January 29, 2016
Second in a four-part series.
In early 1916, Ireland seethed on the verge of rebellion against Britain. The debate over “Home Rule,” which would give Ireland a constricted version of independence from the Parliament in London, had been argued for decades, and at the turn of the 20th century had appeared a likely eventuality. Many historians contend that the measure could have passed in 1914. But the eruption of World War I in August of that year shattered any realistic hopes for the quasi-independence the proposal offered.
A statement by the British politician C.T. Grenville all the way back in 1784 foretold the attitude of Parliament toward Ireland in 1916: “Ireland is too great to be unconnected with us, and too near us to be dependent on a foreign state, and too little to be independent.” To many Irish, home rule, limited as it would be, seemed the best approach. In 1912, the third attempt to pass a bill was virulently opposed in Ulster by the Protestant Orange Order.
Although proponents pushed hard again in 1913 and 1914, paramilitary groups had begun lining up on both sides of the issue. The Ulster Volunteer Force, in the North, began armed training and was ostensibly prepared to fight and remove Ulster from the British Empire rather than cede any power to home rule or Irish Nationalists. In the South, the mainly Catholic Irish Volunteers also began to arm and train with an eye first to home rule and eventually to full independence.

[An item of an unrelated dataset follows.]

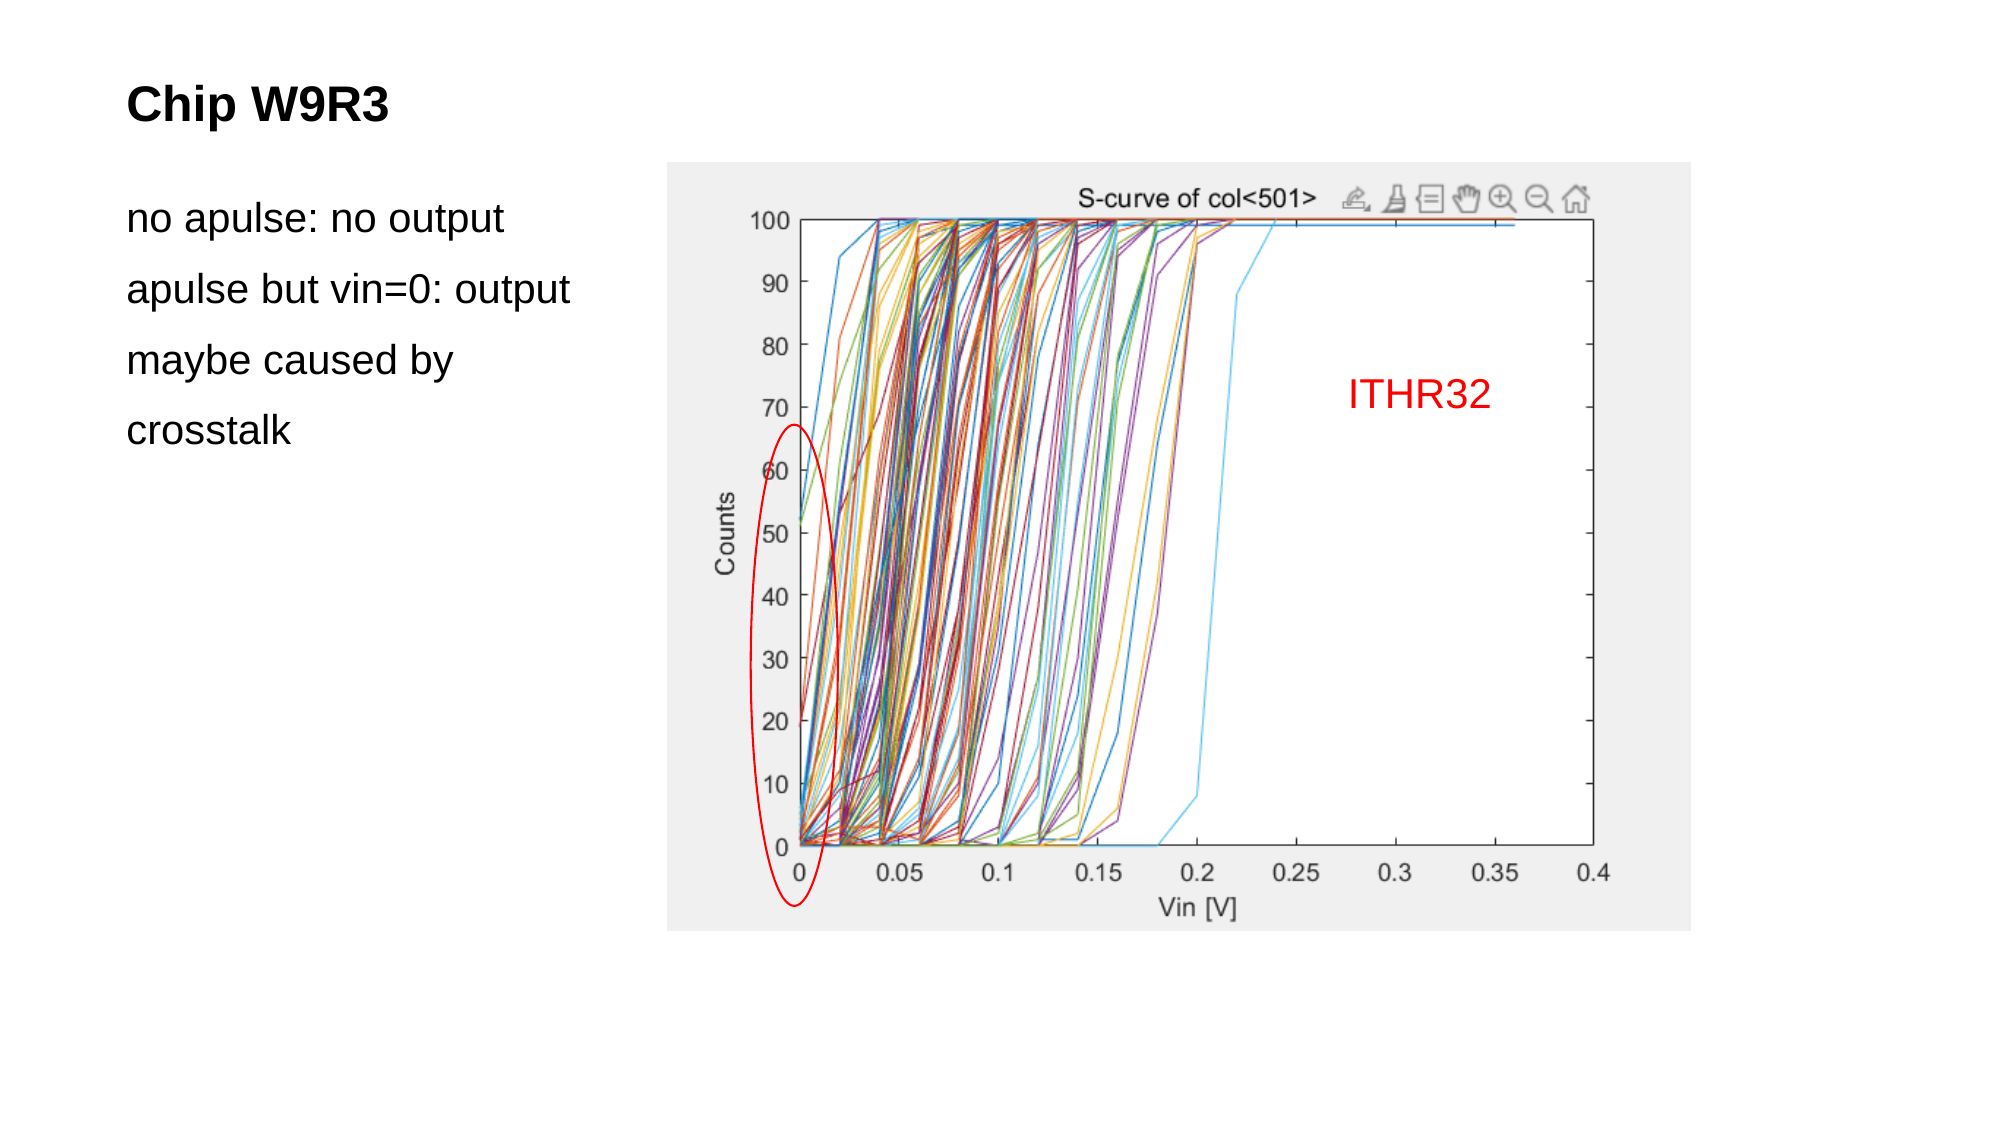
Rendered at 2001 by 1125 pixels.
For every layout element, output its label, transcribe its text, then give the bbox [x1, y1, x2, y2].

With the outbreak of the war, the bulk of Orangemen and Nationalists alike put their causes on hold for the greater cause – to do their bit to help the Allies defeat Kaiser Wilhelm’s Germany and the Austro-Hungarian Empire. Hordes of Irishmen from both North and South enlisted in the British Army and were soon immersed in the savage stalemate and horror of the Western Front’s trench warfare.
As Irish casualties and disillusionment with the war escalated, and with no end in sight, rebellion simmered toward a boil with each passing month. The Irish Volunteers now dubbed themselves the “National Volunteers,” but taking the lead was a secret “Army Council” created by the Irish Republican Brotherhood (IRB). By 1916, they were joined by a wide array of groups with their own ideas for what independence meant. One of the common threads was armed rebellion. Among the groups were James Connolly’s Irish Citizens Army, or ICA, which was composed of trade unionists; the Hibernian Rifles, a small band of Nationalists; Cumann na mBan, women Nationalists willing to fight alongside the men; and Fianna Éireann, which various historians have likened to a an independence-minded incarnation of the Boy Scouts.
The key leaders of the Irish Volunteers were Chief-of-Staff Eoin MacNeill and Commander Patrick Pearse. A teacher and a gifted poet, Pearse had few illusions that an armed rebellion would succeed, but he staunchly believed that only a “blood sacrifice” would ignite a true war for independence in Ireland. Fellow Nationalists had long hoped that Germany would aid a rising against Great Britain. The Kaiser and his military favored anything that might divert British attention and even forces from the Western Front, but no “German invasion” of Ireland was a realistic possibility for Pearse and his comrades. With no chance for victory, Pearse was willing to lay down his life for his belief that a rising would somehow prove the spark for future independence.
Throughout Ireland’s tormented history, informers had helped the British penetrate and turn back Irish insurrections such as those of Young Ireland, in the 1840s, and the Fenians, in the 1860s. British intelligence knew that the IRB was plotting a revolt; and the British knew who the leaders were and were trailing them. Most of all, the British realized that the rebels did not have the weapons and munitions to unleash an island-wide campaign.
A few years earlier, Erskine and Molly Childers had smuggled 1,500 rifles into Howth Harbor (see last month’s BIR); that cache, however, was not nearly enough to battle the British. More ominously for Parliament and the British Army in early 1916, Irish Republican Roger Casement was traveling throughout Germany to recruit an “Irish Brigade” from Irishmen held in German prisoner-of-war camps and to arrange for a shipment of arms, ammunition, and explosives from the Kaiser.
In Boston and other Irish-American centers, few knew how close to a rebellion the IRB and others were. Pearse, Connolly, MacNeill, Eamon de Valera, and other Irish men and women were about to become household names. Ireland’s own Declaration of Independence would soon appear on America’s front pages from coast to coast.